Riconoscere i sintomi dell’infezione allo stadio iniziale è un fondamentale metodo di prevenzione, in quanto consente un tempestivo intervento da parte del veterinario. Il batterio del tetano, una volta entrato nell’organismo, rilascia una tossina che colpisce il sistema nervoso dei cani, causando un doloroso irrigidimento muscolare. Ecco i sintomi più comuni dell’infezione da tetano:

  • Incapacità di battere le palpebre, pupille strette e acuta sensibilità alla luce: se i sintomi iniziali del tetano colpiscono gli occhi, spesso possono essere scambiati per altri disturbi.
  • Orecchie dritte: nei cani con le orecchie basse, spesso uno dei segni iniziali del tetano è che le orecchie si sollevano, a causa dell’irrigidimento muscolare.
  • Risus sardonicus: l’irrigidimento dei muscoli facciali è anche responsabile del cosiddetto risus sardonicus, uno spasmo muscolare prolungato che sembra produrre un sorriso.
  • Incapacità di aprire la mascella
  • Spasmi muscolari
  • Coda rigida
  • Posizione “a cavalletto”: nelle fasi più avanzate, il tetano arriva a paralizzare i muscoli della schiena del cane, causando la posizione cosiddetta “a cavalletto”.
Trattamento:

Se si nota anche solo uno di questi sintomi nel proprio animale è necessario portarlo subito da un veterinario, che potrà diagnosticare l’infezione da tetano e proporre la cura più adeguata.

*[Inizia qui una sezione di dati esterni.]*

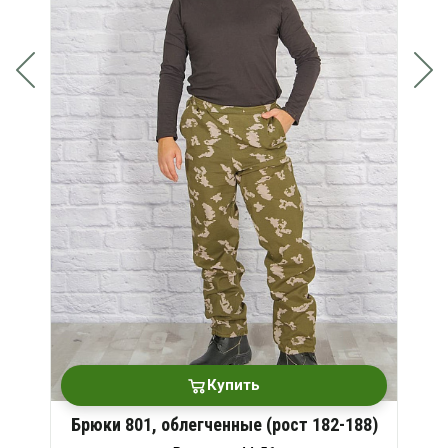
Купить
Брюки 801, облегченные (рост 182-188)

Solitamente, il primo passo è quello di somministrare un antibiotico (anche semplice penicillina), in modo da uccidere la tossina prodotta dal tetano. I primi miglioramenti si dovrebbero notare durante la prima settimana di cura, ma un cane può impiegare persino un mese per riprendersi completamente. Spesso, all’antibiotico vengono accostati anche sedativi o antiepilettici per ridurre gli spasmi muscolari. Tutti questi farmaci, ovviamente, devono essere prescritti da un veterinario.

Inoltre, poiché quando un cane contrae il tetano è particolarmente sensibile alla luce, è bene che rimanga a riposo, in un luogo buio e privo di rumori troppo forti o improvvisi. Nel caso in cui la tossina abbia colpito la mascella e il nostro animale non sia in grado di aprirla, bisogna intervenire con una dieta liquida in modo da continuare a nutrirlo.

Insomma, il tetano non è comune nei cani (e per questo una vaccinazione non è consigliata), tuttavia è bene essere informati sui rischi che corrono i nostri animali, in modo da poter intervenire tempestivamente in caso di necessità!